USED warns KDE it may withhold up to $345 million if science assessments aren't changed; Commissioner Pruitt to testify on dispute to Congress Thursday

Courier-Journal, Louisville, June 22, 2016

Up to $345M at risk in science testing dispute
by Kirsten Clark

In an ongoing dispute over science testing, the U.S. Department of Education has warned Kentucky Education Commissioner Stephen Pruitt that it could withhold up to $345 million in funding for disabled and economically disadvantaged students if the state doesn't make changes to the way its test results are presented.

For the past two school years, Kentucky students taking the state standardized science test haven't received performance level labels, such as "novice," "proficient" and "distinguished," as they do for reading and math assessments. This, federal officials say, is a violation of federal law.

In a letter from the U.S. Department of Education that Senior Adviser Ann Whalen sent Friday, the federal agency warned Pruitt it could withhold the federal funding – roughly 7 percent of the Kentucky Department of Education's overall budget, most of which passes through to school districts – if the state fails to comply.

The funding will be awarded if the state department rolls out changes to its science assessments by the 2017-18 school year – which it plans to do – but officials at the federal agency say the move serves to formally notify the state of the seriousness of the issue.

"These topics have been the subject of numerous discussions between Kentucky staff and staff from the Office of Elementary and Secondary Education," according to Whalen's letter. "The Department remains concerned about Kentucky's lack of compliance over several years."

The absence of performance labels is an issue with both the state's general science assessment, administered to the majority of Kentucky students, as well as the state's alternate science assessment, issued to students in Kentucky with the most severe cognitive impairments.

In Kentucky, students take the science K-PREP in fourth and seventh grades and then are tested again in science as sophomores in high school with the end-of-course biology assessment. The results from these tests are so important, a U.S. department spokeswoman said in an email, because they "help improve educational outcomes and close achievement gaps among historically underserved students and their advantaged peers."

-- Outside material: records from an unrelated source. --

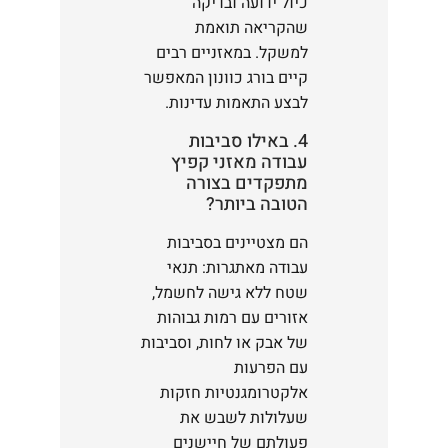
כיול ידועה ובדיקה
שהקריאה תואמת
למשקל. במאזניים רבים
קיים בורג כוונון המאפשר
לבצע התאמות עדינות.
4. באילו סביבות
עבודה מאזני קפיץ
מתפקדים בצורה
הטובה ביותר?
הם מצטיינים בסביבות
עבודה מאתגרות: תנאי
שטח ללא גישה לחשמל,
אזורים עם רמות גבוהות
של אבק או לחות, וסביבות
עם הפרעות
אלקטרומגנטיות חזקות
שעלולות לשבש את
פעולתם של חיישנים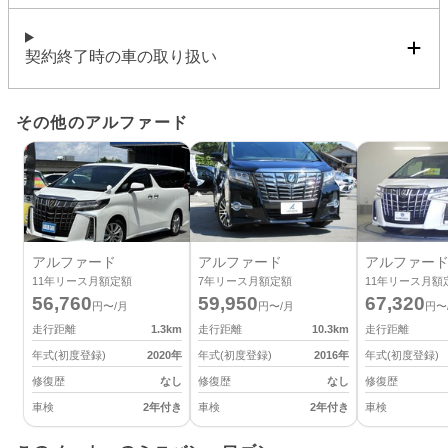
契約終了時の車の取り扱い
その他のアルファード
アルファード
アルファード
アルファー
11
年リース月額定額
7
年リース月額定額
11
年リース月額
56,760
59,950
67,320
円〜/月
円〜/月
円〜
走行距離
1.3
km
走行距離
10.3
km
走行距離
年式(初度登録)
2020
年
年式(初度登録)
2016
年
年式(初度登録)
修復歴
なし
修復歴
なし
修復歴
車検
2年付き
車検
2年付き
車検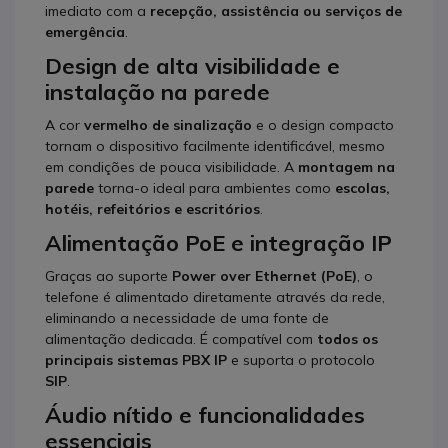
imediato com a
recepção, assistência ou serviços de
emergência
.
Design de alta visibilidade e
instalação na parede
A cor
vermelho de sinalização
e o design compacto
tornam o dispositivo facilmente identificável, mesmo
em condições de pouca visibilidade. A
montagem na
parede
torna-o ideal para ambientes como
escolas,
hotéis, refeitórios e escritórios
.
Alimentação PoE e integração IP
Graças ao suporte
Power over Ethernet (PoE)
, o
telefone é alimentado diretamente através da rede,
eliminando a necessidade de uma fonte de
alimentação dedicada. É compatível com
todos os
principais sistemas PBX IP
e suporta o protocolo
SIP
.
Áudio nítido e funcionalidades
essenciais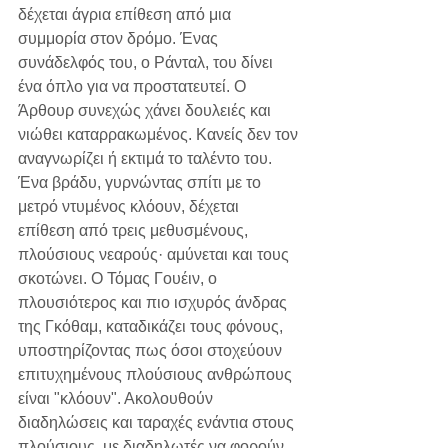
δέχεται άγρια επίθεση από μια 
συμμορία στον δρόμο. Ένας 
συνάδελφός του, ο Ράνταλ, του δίνει 
ένα όπλο για να προστατευτεί. Ο 
Άρθουρ συνεχώς χάνει δουλειές και 
νιώθει καταρρακωμένος. Κανείς δεν τον 
αναγνωρίζει ή εκτιμά το ταλέντο του. 
Ένα βράδυ, γυρνώντας σπίτι με το 
μετρό ντυμένος κλόουν, δέχεται 
επίθεση από τρεις μεθυσμένους, 
πλούσιους νεαρούς· αμύνεται και τους 
σκοτώνει. Ο Τόμας Γουέιν, ο 
πλουσιότερος και πιο ισχυρός άνδρας 
της Γκόθαμ, καταδικάζει τους φόνους, 
υποστηρίζοντας πως όσοι στοχεύουν 
επιτυχημένους πλούσιους ανθρώπους 
είναι "κλόουν". Ακολουθούν 
διαδηλώσεις και ταραχές ενάντια στους 
πλούσιους, με διαδηλωτές να φορούν 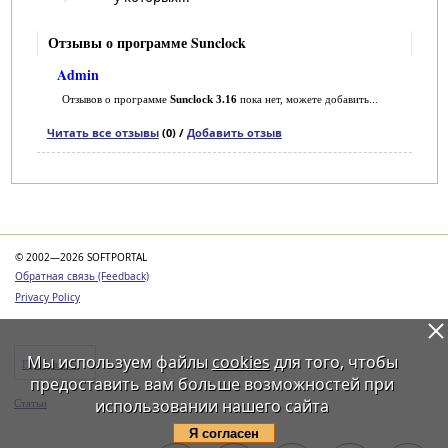
Отзывы о программе Sunclock
Admin
Отзывов о программе
Sunclock 3.16
пока нет, можете добавить...
Читать все отзывы
(0) /
Добавить отзыв
Категории
© 2002—2026 SOFTPORTAL
Обратная связь (Feedback)
Privacy Policy
Мы используем файлы
cookies
для того, чтобы
Программы
предоставить вам больше возможностей при
использовании нашего сайта
Статьи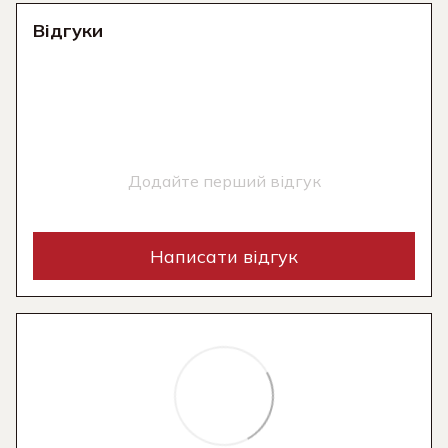
Відгуки
Додайте перший відгук
Написати відгук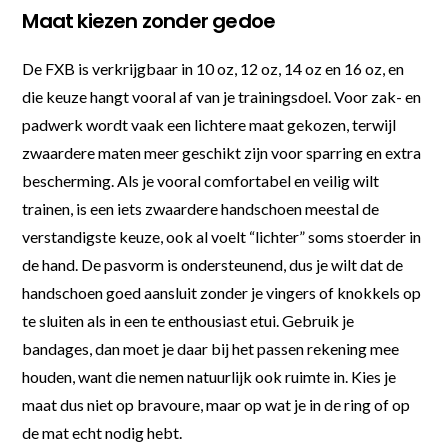
Maat kiezen zonder gedoe
De FXB is verkrijgbaar in 10 oz, 12 oz, 14 oz en 16 oz, en
die keuze hangt vooral af van je trainingsdoel. Voor zak- en
padwerk wordt vaak een lichtere maat gekozen, terwijl
zwaardere maten meer geschikt zijn voor sparring en extra
bescherming. Als je vooral comfortabel en veilig wilt
trainen, is een iets zwaardere handschoen meestal de
verstandigste keuze, ook al voelt “lichter” soms stoerder in
de hand. De pasvorm is ondersteunend, dus je wilt dat de
handschoen goed aansluit zonder je vingers of knokkels op
te sluiten als in een te enthousiast etui. Gebruik je
bandages, dan moet je daar bij het passen rekening mee
houden, want die nemen natuurlijk ook ruimte in. Kies je
maat dus niet op bravoure, maar op wat je in de ring of op
de mat echt nodig hebt.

"That increases equity and improves instruction for everyone," she said.

Kentucky Department of Education spokeswoman Nancy Rodriguez said the state has been working to create a new science assessment since 2013, when Kentucky adopted a new set of science standards and, as a result, needed to create a new standardized test aligned with those standards.

Several years ago, the federal education department agreed to a proposal by then-state Education Commissioner Terry Holliday: while the state developed that assessment, Kentucky students would take a norm-referenced science assessment – where students could see how they performed relative to other students – but they would not receive performance level labels.

Since that time, federal guidelines and personnel have changed, Rodriguez said, although Kentucky has continued to administer the science test as it had been given permission to. Last month, Whalen informed Pruitt the state was no longer in compliance with federal guidelines and had two options: administer the old test, which is not aligned to the current standards, or continue administering the norm-referenced test but create performance levels.

Rodriguez said the state plans to pilot a new science assessment in spring 2017 and fully implement the new test during the 2017-18 school year.

Pruitt has repeatedly expressed his support of the new Every Student Succeeds Act, but has said he feels what the U.S. Department of Education is asking Kentucky to do values compliance over quality. In a May 16 letter to U.S. Education Secretary John King, Pruitt expressed concern that the federal agency had insisted it "implement science assessments and performance levels that do not measure Kentucky's actual science standards."

Pruitt's "point of view is they want us to check a box to say we do it," Rodriguez said. "For him, it's, 'I can't in good conscience do that.'"

Pruitt is scheduled to testify before the U.S. House Education and Workforce Committee at 9 a.m. Thursday in Washington, D.C., a committee spokesman confirmed.